◆ ABOUT THIS TASK: Below this line are records; write out exactly the lines from the one containing "Т170 (бежевый) СОТЫ" through the one containing "Spezialsortimente", with the pictures left out.
── DATA SUPPLIED ──
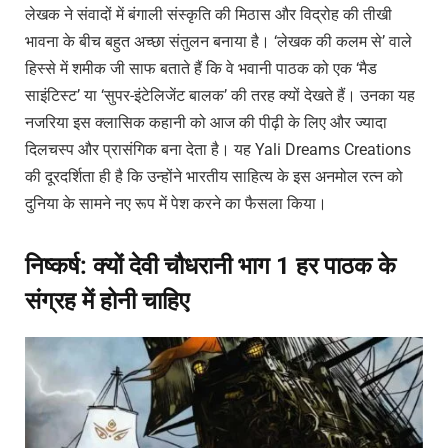
लेखक ने संवादों में बंगाली संस्कृति की मिठास और विद्रोह की तीखी
भावना के बीच बहुत अच्छा संतुलन बनाया है। ‘लेखक की कलम से’ वाले
हिस्से में शमीक जी साफ बताते हैं कि वे भवानी पाठक को एक ‘मैड
साइंटिस्ट’ या ‘सुपर-इंटेलिजेंट बालक’ की तरह क्यों देखते हैं। उनका यह
नजरिया इस क्लासिक कहानी को आज की पीढ़ी के लिए और ज्यादा
दिलचस्प और प्रासंगिक बना देता है। यह Yali Dreams Creations
की दूरदर्शिता ही है कि उन्होंने भारतीय साहित्य के इस अनमोल रत्न को
दुनिया के सामने नए रूप में पेश करने का फैसला किया।
निष्कर्ष: क्यों देवी चौधरानी भाग 1 हर पाठक के
संग्रह में होनी चाहिए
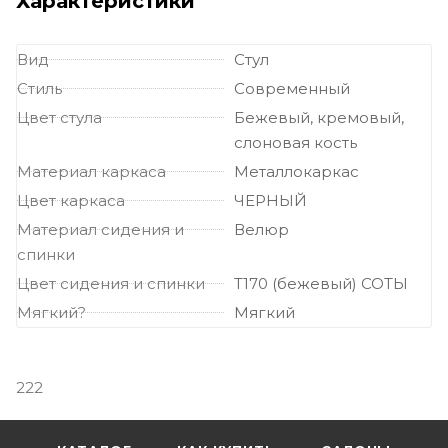
Характеристики
Вид
Стул
Стиль
Современный
Цвет стула
Бежевый, кремовый,
слоновая кость
Материал каркаса
Металлокаркас
Цвет каркаса
ЧЕРНЫЙ
Материал сидения и
Велюр
спинки
Цвет сидения и спинки
Т170 (бежевый) СОТЫ
Мягкий?
Мягкий
222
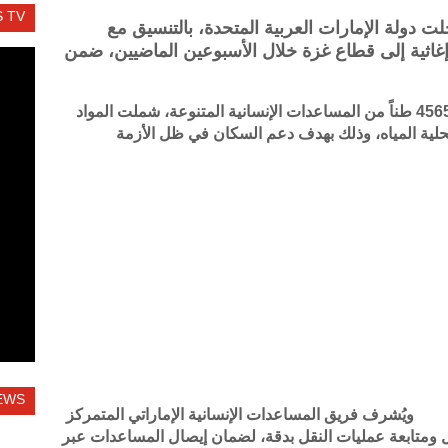
 TV
لت دولة الإمارات العربية المتحدة، بالتنسيق مع
اثية إلى قطاع غزة خلال الأسبوعين الماضيين، ضمن
وضمّت القوافل 214 شاحنة محمّلة بأكثر من 4565 طناً من المساعدات الإنسانية المتنوعة، شملت المواد
تحلية المياه، وذلك بهدف دعم السكان في ظل الأزمة
EWS
ويُشرف فريق المساعدات الإنسانية الإماراتي المتمركز
 ومتابعة عمليات النقل بدقة، لضمان إيصال المساعدات عبر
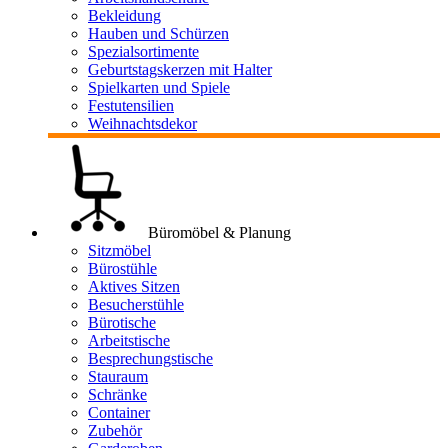
Bekleidung
Hauben und Schürzen
Spezialsortimente
Geburtstagskerzen mit Halter
Spielkarten und Spiele
Festutensilien
Weihnachtsdekor
Büromöbel & Planung
Sitzmöbel
Bürostühle
Aktives Sitzen
Besucherstühle
Bürotische
Arbeitstische
Besprechungstische
Stauraum
Schränke
Container
Zubehör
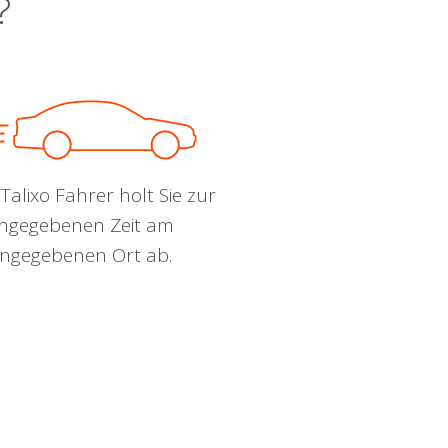
?
Talixo Fahrer holt Sie zur
ngegebenen Zeit am
ngegebenen Ort ab.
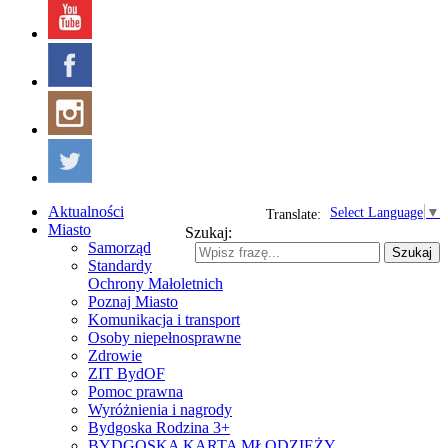
Aktualności
Select Language
▼
Translate:
Miasto
Szukaj:
Samorząd
Szukaj
Standardy
Ochrony Małoletnich
Poznaj Miasto
Komunikacja i transport
Osoby niepełnosprawne
Zdrowie
ZIT BydOF
Pomoc prawna
Wyróżnienia i nagrody
Bydgoska Rodzina 3+
BYDGOSKA KARTA MŁODZIEŻY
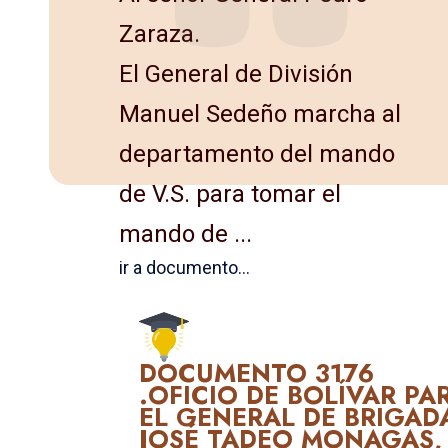
Zaraza.
El General de División
Manuel Sedeño marcha al
departamen­to del mando
de V.S. para tomar el
mando de ...
ir a documento...
DOCUMENTO 3176
.OFICIO DE BOLÍVAR PA
EL GENERAL DE BRIGAD
JOSÉ TADEO MONAGAS,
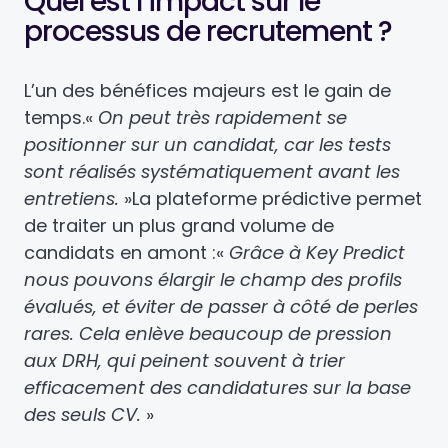
Quel est l’impact sur le
processus de recrutement ?
L’un des bénéfices majeurs est le gain de
temps.
«
On peut très rapidement se
positionner sur un candidat, car les tests
sont réalisés systématiquement avant les
entretiens.
»
La plateforme prédictive permet
de traiter un plus grand volume de
candidats en amont :
«
Grâce à Key Predict
nous pouvons élargir le champ des profils
évalués, et éviter de passer à côté de perles
rares. Cela enlève beaucoup de pression
aux DRH, qui peinent souvent à trier
efficacement des candidatures sur la base
des seuls CV.
»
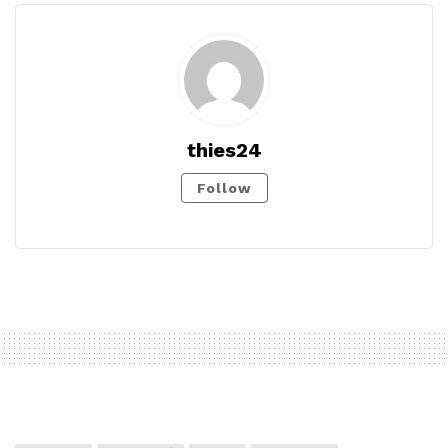
thies24
Follow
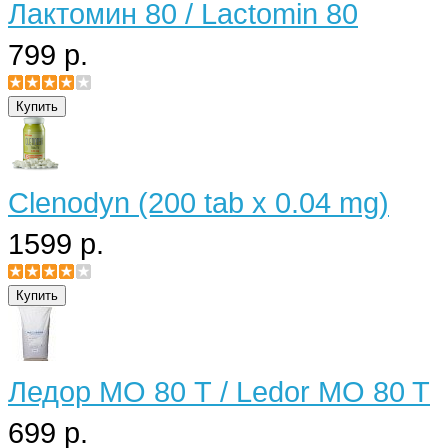
Лактомин 80 / Lactomin 80
799 р.
Clenodyn (200 tab x 0.04 mg)
1599 р.
Ледор МО 80 Т / Ledor MO 80 T
699 р.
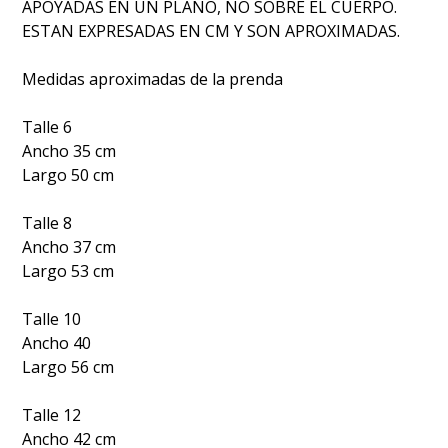
APOYADAS EN UN PLANO, NO SOBRE EL CUERPO.
ESTAN EXPRESADAS EN CM Y SON APROXIMADAS.
Medidas aproximadas de la prenda
Talle 6
Ancho 35 cm
Largo 50 cm
Talle 8
Ancho 37 cm
Largo 53 cm
Talle 10
Ancho 40
Largo 56 cm
Talle 12
Ancho 42 cm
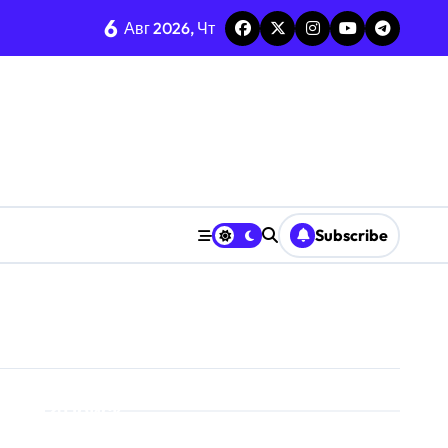
6
Авг 2026, Чт
среднее-стандарт
енных ресурсов
ризму анализа TGARCH
Subscribe
 призму анализа вирусов
ерыва паузы
охастической среде
призму анализа Decision Interval
Поиск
───
◆ SOLUTION:
Т170 (бежевый) СОТЫ
Мягкий?
Мягкий
222
 TV
لت دولة الإمارات العربية المتحدة، بالتنسيق مع
اثية إلى قطاع غزة خلال الأسبوعين الماضيين، ضمن
وضمّت القوافل 214 شاحنة محمّلة بأكثر من 4565 طناً من المساعدات الإنسانية المتنوعة، شملت المواد
تحلية المياه، وذلك بهدف دعم السكان في ظل الأزمة
EWS
ويُشرف فريق المساعدات الإنسانية الإماراتي المتمركز
 ومتابعة عمليات النقل بدقة، لضمان إيصال المساعدات عبر
Bekleidung
Hauben und Schürzen
Spezialsortimente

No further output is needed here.